By Ruth Steinhardt
Early this April, Joan Kester delivered a guest lecture on the challenges and pathways for autistic young adults transitioning into the workforce to a class at the George Washington University’s Milken Institute School of Public Health. Dr. Kester, an assistant professor of special education and disability studies at GW’s Graduate School of Education and Human Development, is an expert on autistic young people’s career development and transition to adulthood.
The audience to Dr. Kester’s lecture included another group of experts with an essential perspective: 12 young adults who are themselves on the autism spectrum.
“It’s a shame you have to meet so many requirements” to find employment as a person on the spectrum, one said. He spoke, as most of the young autistic adults in the class did, by pointing to letters on a laminated alphabet board held by an aide.
The visitors were nonspeaking and minimally speaking autistic youths from Growing Kids Therapy Center in Herndon, Va. They are one group of several from the autistic young adult community who, along with their families, have participated in the class all semester alongside GW students.
“The most effective means of education is coming from individuals with autism and their families,” Dr. Kester said. “The biggest impact that I’ve seen is when people speak for themselves, in whatever form that takes.”
Integrating the voices of the population under discussion is a key component of Sean Cleary’s class, “The Autism Experience: A Public Health Perspective.” As a result, his classroom is unique. The audience was not silent during Dr. Kester’s lecture: some attendees engaged in near-constant self-stimulatory behavior, the repeated phrases, noises or motions that, to outsiders, often characterize ASD.
Dr. Cleary, an associate professor of epidemiology, has a background in community-based research, in which academics and the populations they study work together to identify where needs are and where solutions should come from.
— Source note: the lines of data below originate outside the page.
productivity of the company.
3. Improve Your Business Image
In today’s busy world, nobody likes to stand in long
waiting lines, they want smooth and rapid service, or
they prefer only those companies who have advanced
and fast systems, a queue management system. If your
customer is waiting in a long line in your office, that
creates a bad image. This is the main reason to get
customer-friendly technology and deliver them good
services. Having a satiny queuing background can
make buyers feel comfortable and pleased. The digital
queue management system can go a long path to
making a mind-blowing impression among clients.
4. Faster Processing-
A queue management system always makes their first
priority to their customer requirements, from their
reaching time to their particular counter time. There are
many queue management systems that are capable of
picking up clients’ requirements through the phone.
“Structurally the class is designed to cover the science of autism, its epidemiology and those aspects,” Dr. Cleary said. “But it also has sessions on viewpoints and more practical issues.”
“This first-of-a-kind class not only highlights the real world experience of autistic young adults, but adds to that interdisciplinary knowledge from autism experts drawn from the GW campus and the nation’s capital,” said Stacey DiLorenzo, executive dean of external relations at the Milken Institute SPH. “The unique content of this course helps our school train the next generation of leaders in the field of autism.”
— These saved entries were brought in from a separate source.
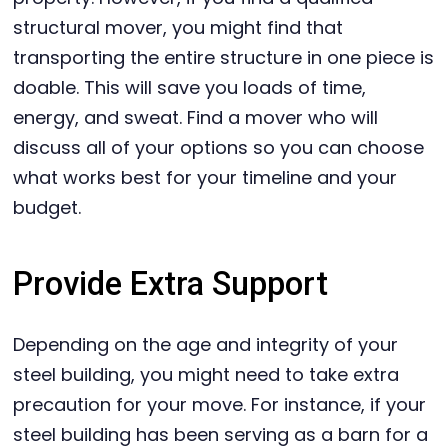
structural mover, you might find that
transporting the entire structure in one piece is
doable. This will save you loads of time,
energy, and sweat. Find a mover who will
discuss all of your options so you can choose
what works best for your timeline and your
budget.
Provide Extra Support
Depending on the age and integrity of your
steel building, you might need to take extra
precaution for your move. For instance, if your
steel building has been serving as a barn for a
An estimated 50,000 adolescents with autistic spectrum disorder (ASD) turn 18 each year, and Dr. Cleary said members of the population are underserved in multiple ways as they transition out of pediatric care and seek more independence. Parents, who are often their primary caretakers, also age out of their ability to fulfill that role.
And few health professionals are trained to address the challenges specific to young autistic adults. In fact, Dr. Cleary said, little data exists on autism in young adults and adults in North America, where the disorder is primarily studied in children.
Dr. Cleary’s goals for the class are twofold: to introduce GW students to the basics of community research and also to expose them to the voices of their peers with ASD.
“There are misperceptions about this population regarding their cognitive abilities, whether they have an intellectual deficit or not,” he said. “Once our students hear from these young adults, they realize very quickly how much they contribute to the discussion.”
He hopes that exposure will stick with his students. Participants in the class come from a range of study areas both graduate and undergraduate, and not all are pursuing degrees in the Milken Institute SPH.
“Whether they approach this class from a clinical perspective, a counseling perspective, research, whatever, they can draw on that experience,” he said.
In designing the class, Dr. Cleary spoke directly to college-aged young people with ASD. What would they like to learn about? What would they like their neurotypical peers to learn about them?
In some ways, he said, the answers surprised him. When he proposed that the class could get away from just discussing autism—reading a piece of poetry, for instance, and discussing that piece as a kind of community-building exercise between neurotypical and neuroatypical students—the autistic students expressed disinterest.
“They really wanted to hear lectures about the science of autism and the statistics around it, to be able to learn from and respond to that,” he said.
Though the class covers a range of practical subjects regarding young autistic adults, including employment, self-advocacy and housing, Dr. Cleary said he hopes future iterations will be able to cover even more. Interviewing participants, he learned that many of them wanted to talk about health care and about relationships, neither of which were able to have dedicated class sessions this semester.
“One of the reasons we’re doing this class is to identify areas that need more attention,” he said. “It’s been invaluable to have these young adults come to the course. Afterwards, I’ll continue to meet with them, to learn what works, what didn’t work, what they’d like to see, and we’ll start really figuring out how to engage them in the research.”